Exercise aim: Look below for the line containing "2. バックアップ名を入力（オプション）" and the line containing "# 4.1.4 Identifying"; repeat exactly those two lines and all lines between them, and nothing else.

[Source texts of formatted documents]
_ _ _
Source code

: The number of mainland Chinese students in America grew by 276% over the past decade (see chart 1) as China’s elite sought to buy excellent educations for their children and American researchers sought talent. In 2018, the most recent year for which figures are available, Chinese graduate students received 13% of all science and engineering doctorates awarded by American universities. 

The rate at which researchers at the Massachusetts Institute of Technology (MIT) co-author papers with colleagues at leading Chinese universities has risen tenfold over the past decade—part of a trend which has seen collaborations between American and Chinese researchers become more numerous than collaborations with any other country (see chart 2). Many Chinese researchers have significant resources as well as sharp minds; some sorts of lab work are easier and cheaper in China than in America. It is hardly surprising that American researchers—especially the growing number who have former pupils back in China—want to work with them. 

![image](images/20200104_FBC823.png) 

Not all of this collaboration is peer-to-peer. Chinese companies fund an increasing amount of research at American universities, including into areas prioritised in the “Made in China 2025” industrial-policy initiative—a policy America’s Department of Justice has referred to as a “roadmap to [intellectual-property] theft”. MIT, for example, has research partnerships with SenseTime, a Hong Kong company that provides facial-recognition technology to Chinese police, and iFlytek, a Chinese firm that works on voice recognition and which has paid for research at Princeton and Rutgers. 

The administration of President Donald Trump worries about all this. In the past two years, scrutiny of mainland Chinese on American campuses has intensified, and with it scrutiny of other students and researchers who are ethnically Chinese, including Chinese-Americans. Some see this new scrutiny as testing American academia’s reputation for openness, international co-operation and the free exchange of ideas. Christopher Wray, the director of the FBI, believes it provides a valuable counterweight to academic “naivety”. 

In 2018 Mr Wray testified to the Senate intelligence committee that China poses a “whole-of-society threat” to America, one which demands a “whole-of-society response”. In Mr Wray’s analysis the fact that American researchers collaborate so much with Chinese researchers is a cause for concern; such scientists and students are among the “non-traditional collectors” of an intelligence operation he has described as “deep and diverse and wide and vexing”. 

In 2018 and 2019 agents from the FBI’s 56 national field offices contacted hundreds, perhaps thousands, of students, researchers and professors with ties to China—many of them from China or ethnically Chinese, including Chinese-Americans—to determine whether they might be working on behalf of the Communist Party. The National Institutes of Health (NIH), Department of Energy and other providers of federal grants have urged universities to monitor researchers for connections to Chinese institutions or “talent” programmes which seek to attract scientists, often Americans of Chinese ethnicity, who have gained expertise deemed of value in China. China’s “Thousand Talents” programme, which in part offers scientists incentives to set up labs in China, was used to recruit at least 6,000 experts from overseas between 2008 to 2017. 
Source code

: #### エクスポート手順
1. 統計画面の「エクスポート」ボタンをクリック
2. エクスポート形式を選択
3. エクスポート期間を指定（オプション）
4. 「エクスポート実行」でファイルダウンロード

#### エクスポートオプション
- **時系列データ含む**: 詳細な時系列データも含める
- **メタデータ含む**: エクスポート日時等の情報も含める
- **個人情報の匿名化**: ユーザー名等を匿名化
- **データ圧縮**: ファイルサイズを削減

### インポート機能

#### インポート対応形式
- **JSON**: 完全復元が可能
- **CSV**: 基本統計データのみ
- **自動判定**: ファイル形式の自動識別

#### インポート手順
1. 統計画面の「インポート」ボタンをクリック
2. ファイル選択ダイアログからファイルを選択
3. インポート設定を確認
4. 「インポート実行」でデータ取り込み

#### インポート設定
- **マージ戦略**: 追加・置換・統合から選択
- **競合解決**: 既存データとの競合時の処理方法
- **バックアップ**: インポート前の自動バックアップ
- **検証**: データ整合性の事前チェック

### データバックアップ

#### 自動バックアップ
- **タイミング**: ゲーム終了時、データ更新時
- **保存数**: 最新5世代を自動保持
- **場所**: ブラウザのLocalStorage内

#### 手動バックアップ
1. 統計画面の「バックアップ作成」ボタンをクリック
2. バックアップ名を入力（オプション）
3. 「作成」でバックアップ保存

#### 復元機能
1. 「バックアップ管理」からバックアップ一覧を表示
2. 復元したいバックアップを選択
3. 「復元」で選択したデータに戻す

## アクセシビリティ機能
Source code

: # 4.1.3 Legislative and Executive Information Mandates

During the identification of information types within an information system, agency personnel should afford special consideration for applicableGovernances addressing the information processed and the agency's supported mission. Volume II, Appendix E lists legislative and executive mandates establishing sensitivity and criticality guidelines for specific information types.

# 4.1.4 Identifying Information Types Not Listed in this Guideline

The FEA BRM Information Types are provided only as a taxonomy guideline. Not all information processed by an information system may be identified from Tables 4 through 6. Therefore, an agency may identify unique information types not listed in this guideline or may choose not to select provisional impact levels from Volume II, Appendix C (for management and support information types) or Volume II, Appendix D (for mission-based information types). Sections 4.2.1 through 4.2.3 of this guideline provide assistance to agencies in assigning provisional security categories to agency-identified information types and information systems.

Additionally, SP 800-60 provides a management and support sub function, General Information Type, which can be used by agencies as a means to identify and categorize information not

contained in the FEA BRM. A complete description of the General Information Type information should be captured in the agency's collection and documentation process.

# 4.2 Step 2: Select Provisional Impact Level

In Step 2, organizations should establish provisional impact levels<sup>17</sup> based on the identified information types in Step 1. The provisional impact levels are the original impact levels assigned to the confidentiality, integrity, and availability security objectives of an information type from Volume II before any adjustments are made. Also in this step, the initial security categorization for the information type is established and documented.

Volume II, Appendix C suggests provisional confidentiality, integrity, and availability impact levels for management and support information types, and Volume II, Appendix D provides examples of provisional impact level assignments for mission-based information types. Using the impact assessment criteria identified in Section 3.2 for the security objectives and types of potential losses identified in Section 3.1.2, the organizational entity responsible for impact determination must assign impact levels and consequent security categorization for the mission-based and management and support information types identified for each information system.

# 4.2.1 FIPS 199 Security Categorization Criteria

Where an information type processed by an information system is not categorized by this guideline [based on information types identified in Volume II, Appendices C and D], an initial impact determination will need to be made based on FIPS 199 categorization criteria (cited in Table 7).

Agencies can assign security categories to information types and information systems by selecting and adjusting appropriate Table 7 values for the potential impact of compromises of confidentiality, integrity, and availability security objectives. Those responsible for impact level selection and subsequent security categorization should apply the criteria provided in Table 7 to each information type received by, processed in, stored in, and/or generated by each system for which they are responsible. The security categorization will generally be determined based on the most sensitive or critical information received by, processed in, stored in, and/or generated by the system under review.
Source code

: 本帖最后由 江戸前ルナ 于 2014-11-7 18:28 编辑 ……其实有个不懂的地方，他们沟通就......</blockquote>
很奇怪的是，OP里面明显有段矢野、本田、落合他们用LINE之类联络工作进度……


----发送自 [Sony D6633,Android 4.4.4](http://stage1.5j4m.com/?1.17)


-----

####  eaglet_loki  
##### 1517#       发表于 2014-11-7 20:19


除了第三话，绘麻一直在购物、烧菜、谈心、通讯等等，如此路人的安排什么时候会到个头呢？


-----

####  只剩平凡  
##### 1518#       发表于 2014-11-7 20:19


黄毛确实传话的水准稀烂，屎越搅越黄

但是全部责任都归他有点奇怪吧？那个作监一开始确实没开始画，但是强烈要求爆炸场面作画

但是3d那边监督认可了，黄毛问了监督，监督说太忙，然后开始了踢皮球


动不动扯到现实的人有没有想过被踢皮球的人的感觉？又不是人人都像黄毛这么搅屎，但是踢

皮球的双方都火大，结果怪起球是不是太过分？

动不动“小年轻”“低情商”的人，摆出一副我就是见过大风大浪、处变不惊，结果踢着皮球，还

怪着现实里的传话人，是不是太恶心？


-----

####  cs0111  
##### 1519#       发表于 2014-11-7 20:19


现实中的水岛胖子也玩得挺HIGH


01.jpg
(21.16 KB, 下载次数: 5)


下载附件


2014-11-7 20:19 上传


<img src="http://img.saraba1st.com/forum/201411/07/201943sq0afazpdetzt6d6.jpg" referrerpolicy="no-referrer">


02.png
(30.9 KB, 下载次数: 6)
_ _ _
Worked solution:
2. バックアップ名を入力（オプション）
3. 「作成」でバックアップ保存

#### 復元機能
1. 「バックアップ管理」からバックアップ一覧を表示
2. 復元したいバックアップを選択
3. 「復元」で選択したデータに戻す

## アクセシビリティ機能
Source code

: # 4.1.3 Legislative and Executive Information Mandates

During the identification of information types within an information system, agency personnel should afford special consideration for applicableGovernances addressing the information processed and the agency's supported mission. Volume II, Appendix E lists legislative and executive mandates establishing sensitivity and criticality guidelines for specific information types.

# 4.1.4 Identifying Information Types Not Listed in this Guideline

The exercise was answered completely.